Revolut Just Rewired Europe’s Tech Valuation League Table
The neobank has a $75 billion price tag and an appetite for world domination
Revolut has decided it is not finished breaking records. The British neobank has secured fresh funding at a valuation of $75 billion, a figure that instantly places it among Europe’s most valuable private tech companies.
It is a big number, even by fintech standards, and it signals that investors still believe the London upstart has plenty of runway left.
The company said the deal was led by Coatue, Greenoaks, Dragoneer and Fidelity. Nvidia’s NVentures joined the round, alongside Andreessen Horowitz, Franklin Templeton and other funds linked to T. Rowe Price Associates.
Revolut kept one detail to itself: how much cash actually changed hands. What it did say is that the share sale allowed employees to cash out, which is usually a sign of a confident cap table rather than a distressed one.

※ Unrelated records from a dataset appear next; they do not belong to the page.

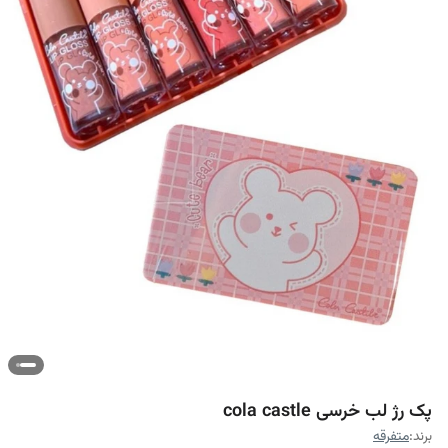
پک رژ لب خرسی cola castle
برند:
متفرقه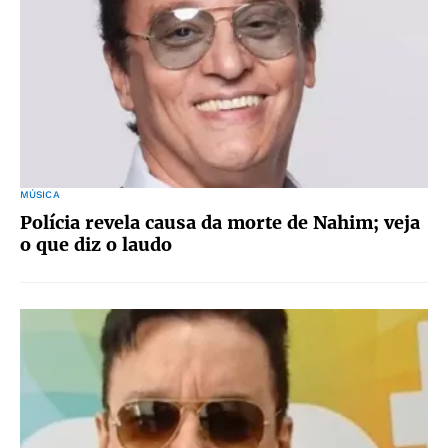
MÚSICA
Polícia revela causa da morte de Nahim; veja
o que diz o laudo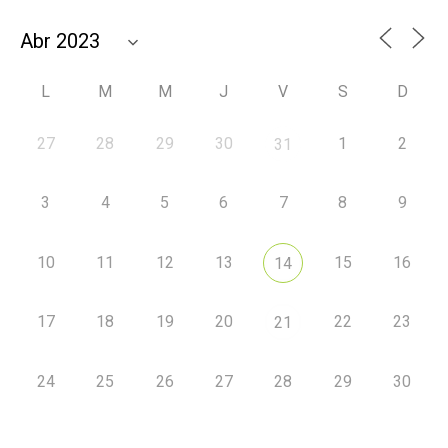
L
M
M
J
V
S
D
27
28
29
30
1
2
31
3
4
5
6
7
8
9
10
11
12
13
15
16
14
17
18
19
20
22
23
21
24
25
26
27
28
29
30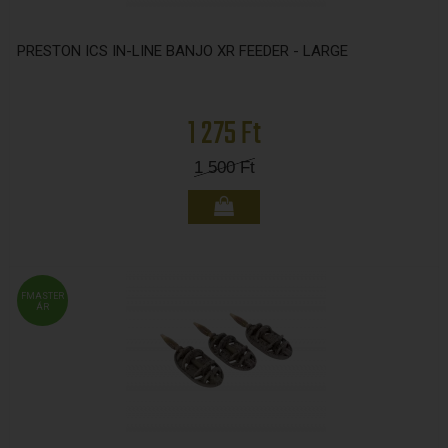
PRESTON ICS IN-LINE BANJO XR FEEDER - LARGE
1 275 Ft
1 500
Ft
FMASTER
ÁR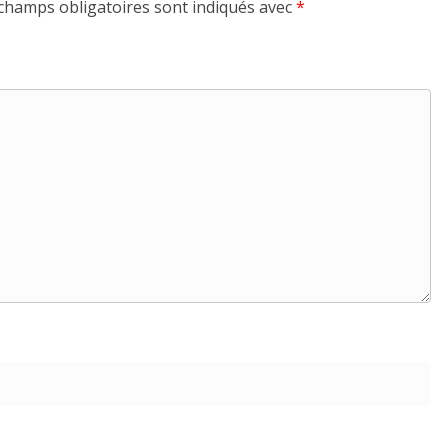
champs obligatoires sont indiqués avec
*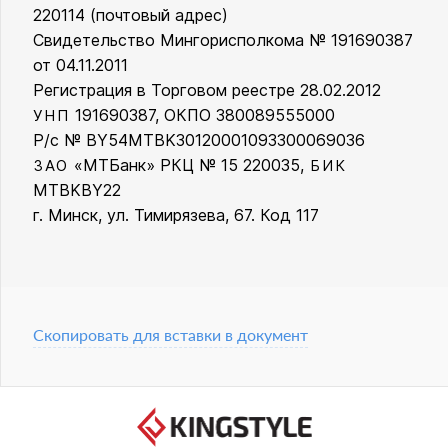
220114 (почтовый адрес)
Свидетельство Мингорисполкома № 191690387
от 04.11.2011
Регистрация в Торговом реестре 28.02.2012
191690387, ОКПО 380089555000
УНП
Р/с № BY54MTBK30120001093300069036
«МТБанк» РКЦ № 15 220035,
ЗАО
БИК
MTBKBY22
г. Минск, ул. Тимирязева, 67. Код 117
Скопировать для вставки в документ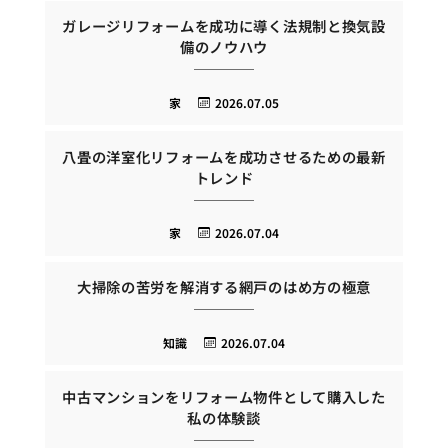
ガレージリフォームを成功に導く法規制と換気設
備のノウハウ
家
2026.07.05
八畳の洋室化リフォームを成功させるための最新
トレンド
家
2026.07.04
大掃除の苦労を解消する網戸のはめ方の極意
知識
2026.07.04
中古マンションをリフォーム物件として購入した
私の体験談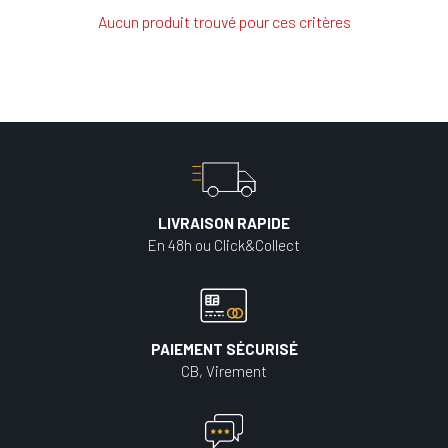
Aucun produit trouvé pour ces critères
LIVRAISON RAPIDE
En 48h ou Click&Collect
PAIEMENT SÉCURISÉ
CB, Virement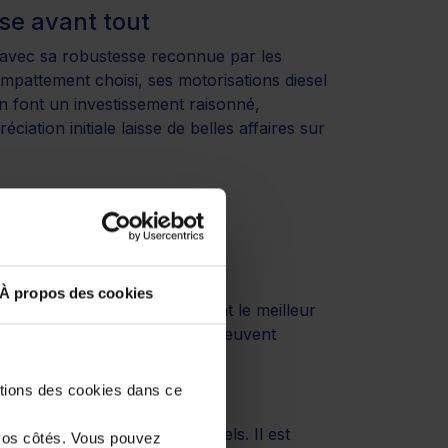
sse avant tout
 avec sa robustesse reconnue par les
empattement choisi, ses motorisations diesel
en font un investissement raisonné,
iation initiale laisse de belles affaires sur
yvalents
À propos des cookies
ns. Les fourgons moyens offrent le meilleur
 et coût d'exploitation. Ils peuvent
 de chantier sans broncher.
stions des cookies dans ce
de l’occasion
rnable chez les professionnels. Il est
vos côtés. Vous pouvez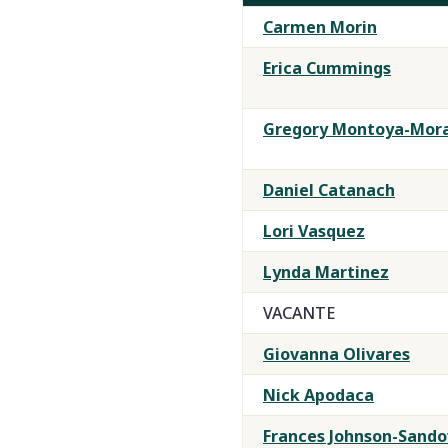
Carmen Morin
Erica Cummings
Gregory Montoya-Mor
Daniel Catanach
Lori Vasquez
Lynda Martinez
VACANTE
Giovanna Olivares
Nick Apodaca
Frances Johnson-Sando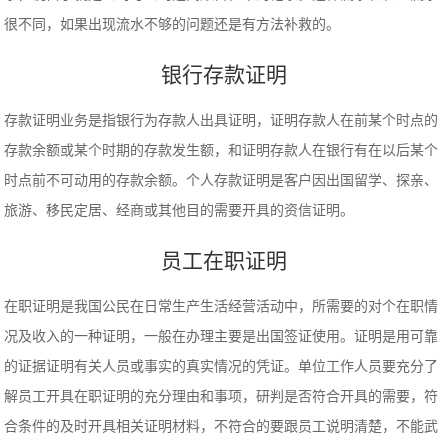
很不同，如果出现流水不够的问题还是有方法补救的。
银行存款证明
存款证明业务是指银行为存款人出具证明，证明存款人在前某个时点的
存款余额或某个时期的存款发生额，和证明存款人在银行有在以后某个
时点前不可动用的存款余额。个人存款证明是客户因出国留学、探亲、
旅游、移民定居、经商或其他目的需要开具的资信证明。
员工在职证明
在职证明是我国公民在日常生产生活经营活动中，所需要的对个在职情
况及收入的一种证明，一般在办理主要是出国签证使用。证明是用可靠
的证据证明有关人员或事实的真实情况的凭证。单位工作人员要充分了
解员工开具在职证明的充分理由和事项，研判是否符合开具的需要，符
合条件的及时开具相关证明材料，不符合的要跟员工说明清楚，不能武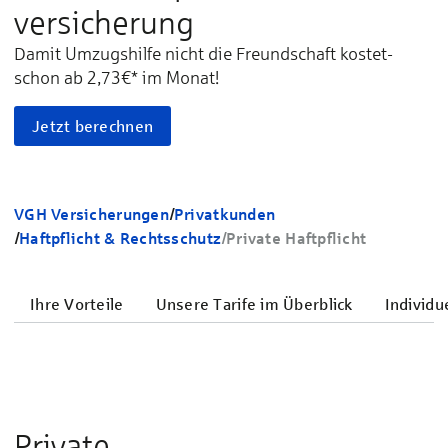
versicherung
Damit Umzugshilfe nicht die Freundschaft kostet
-
schon ab 2,73€* im Monat!
Jetzt berechnen
VGH Versicherungen
/
Privatkunden
/
Haftpflicht & Rechtsschutz
/
Private Haftpflicht
Ihre Vorteile
Unsere Tarife im Überblick
Individu
Private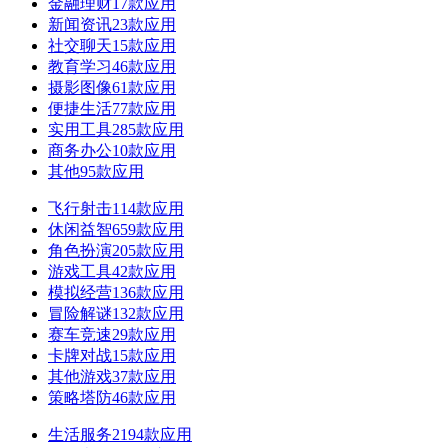
金融理财
17款应用
新闻资讯
23款应用
社交聊天
15款应用
教育学习
46款应用
摄影图像
61款应用
便捷生活
77款应用
实用工具
285款应用
商务办公
10款应用
其他
95款应用
飞行射击
114款应用
休闲益智
659款应用
角色扮演
205款应用
游戏工具
42款应用
模拟经营
136款应用
冒险解谜
132款应用
赛车竞速
29款应用
卡牌对战
15款应用
其他游戏
37款应用
策略塔防
46款应用
生活服务
2194款应用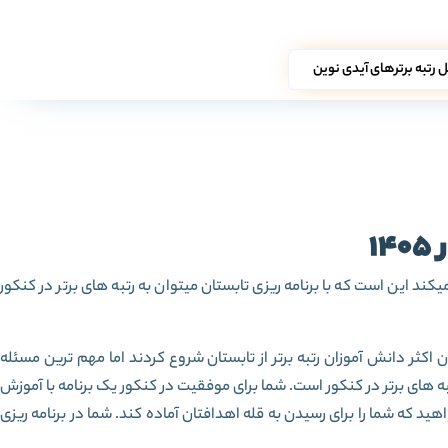
رتبه برترهای آیدی نوین
1
ند این است که با برنامه ریزی تابستان میتوان به رتبه های برتر در کنکور
ر دانش آموزان رتبه برتر از تابستان شروع کردند اما مهم ترین مسئله
ه های برتر در کنکور است. شما برای موفقیت در کنکور یک برنامه با آموزش
 که شما را برای رسیدن به قله اهدافتان آماده کند. شما در برنامه ریزی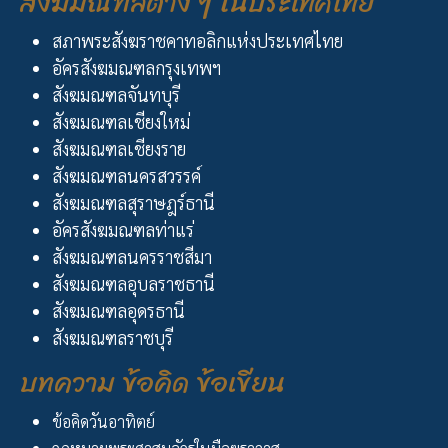
สังฆมณฑลต่าง ๆ ในประเทศไทย
สภาพระสังฆราชคาทอลิกแห่งประเทศไทย
อัครสังฆมณฑลกรุงเทพฯ
สังฆมณฑลจันทบุรี
สังฆมณฑลเชียงใหม่
สังฆมณฑลเชียงราย
สังฆมณฑลนครสวรรค์
สังฆมณฑลสุราษฎร์ธานี
อัครสังฆมณฑลท่าแร่
สังฆมณฑลนครราชสีมา
สังฆมณฑลอุบลราชธานี
สังฆมณฑลอุดรธานี
สังฆมณฑลราชบุรี
บทความ ข้อคิด ข้อเขียน
ข้อคิดวันอาทิตย์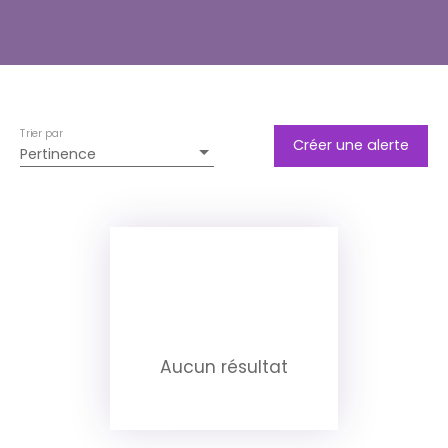
Trier par
Créer une alerte
Pertinence
Aucun résultat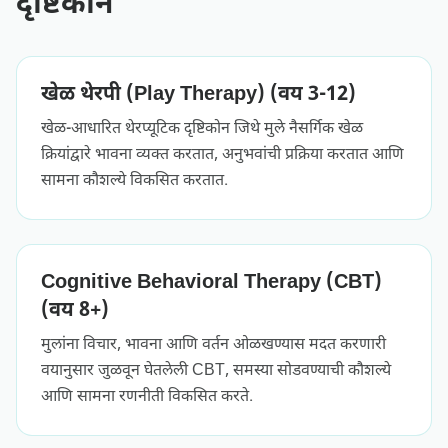
दृष्टिकोन
खेळ थेरपी (Play Therapy) (वय 3-12)
खेळ-आधारित थेरप्यूटिक दृष्टिकोन जिथे मुले नैसर्गिक खेळ
क्रियांद्वारे भावना व्यक्त करतात, अनुभवांची प्रक्रिया करतात आणि
सामना कौशल्ये विकसित करतात.
Cognitive Behavioral Therapy (CBT)
(वय 8+)
मुलांना विचार, भावना आणि वर्तन ओळखण्यास मदत करणारी
वयानुसार जुळवून घेतलेली CBT, समस्या सोडवण्याची कौशल्ये
आणि सामना रणनीती विकसित करते.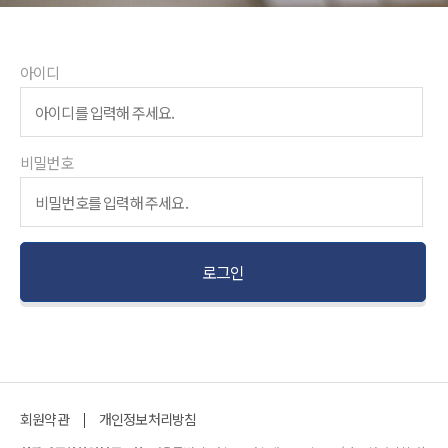
아이디
비밀번호
회원약관
개인정보처리방침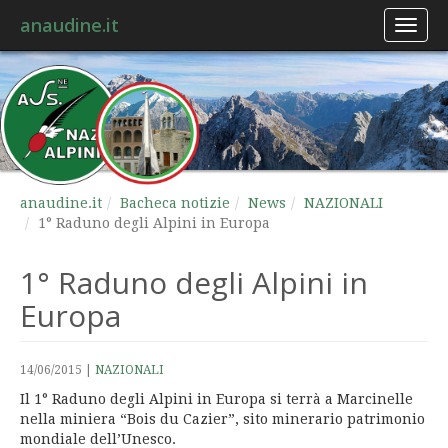
anaudine.it
Toggl
naviga
anaudine.it
Bacheca notizie
News
NAZIONALI
1° Raduno degli Alpini in Europa
1° Raduno degli Alpini in
Europa
14/06/2015
|
NAZIONALI
Il 1° Raduno degli Alpini in Europa si terrà a Marcinelle
nella miniera “Bois du Cazier”, sito minerario patrimonio
mondiale dell’Unesco.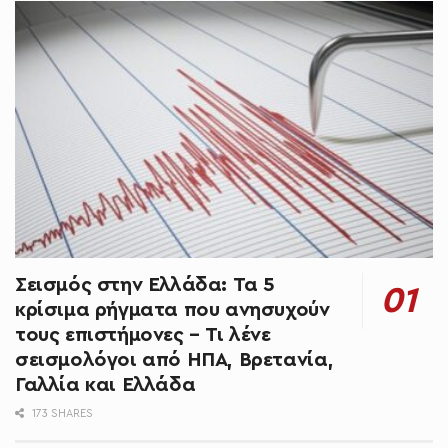
Σεισμός στην Ελλάδα: Τα 5
κρίσιμα ρήγματα που ανησυχούν
τους επιστήμονες – Τι λένε
σεισμολόγοι από ΗΠΑ, Βρετανία,
Γαλλία και Ελλάδα
173 SHARES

As of August 2025, Revolut was valued at $48 billion and had raised about $2.89 billion in venture capital. The new price tag represents a sharp step up for a business that started in 2015,
offering multi-currency accounts and has since morphed into a roaming financial super-app. Payments, transfers, crypto trading, insurance, travel perks, stock investing: if it touches money, Revolut probably wants a slice of it.
That ambition has not been cheap. The company has been pouring serious cash into global expansion.
It is still waiting for final approval to operate as a full bank in the UK, but it already holds a banking licence in the European Union. It operates in Australia, Japan, New Zealand, Singapore, Brazil and the United States.
It pushed into India in October, plans to launch in Colombia in 2026 and recently secured a banking licence in Mexico. Argentina is on the list, as is South Africa, and its payments licence in the UAE is already in motion.
Under the hood, the numbers are moving in the right direction. Revolut says its 2024 revenue jumped 72 percent to $4 billion. It claims annualised revenue has already reached $1 billion this year.
Its last annual report showed net profit of $1 billion, equivalent to about £790 million. The company has also been building out its Wealth division. Revolut X, its crypto exchange, generated $647 million in 2024, up from $158 million in 2023.
The customer targets are even bolder. The company wants to hit 100 million users by mid 2027. It also plans to break into more than 30 new markets by 2030. This is not a business thinking small.
Chief executive and co-founder Nik Storonsky said the new valuation reflects the progress made in the past year and the vision of building what he calls the first truly global bank, one that serves 100 million customers across 100 countries.
The destination may sound grand. The trajectory, judging by the latest cheque, is very real.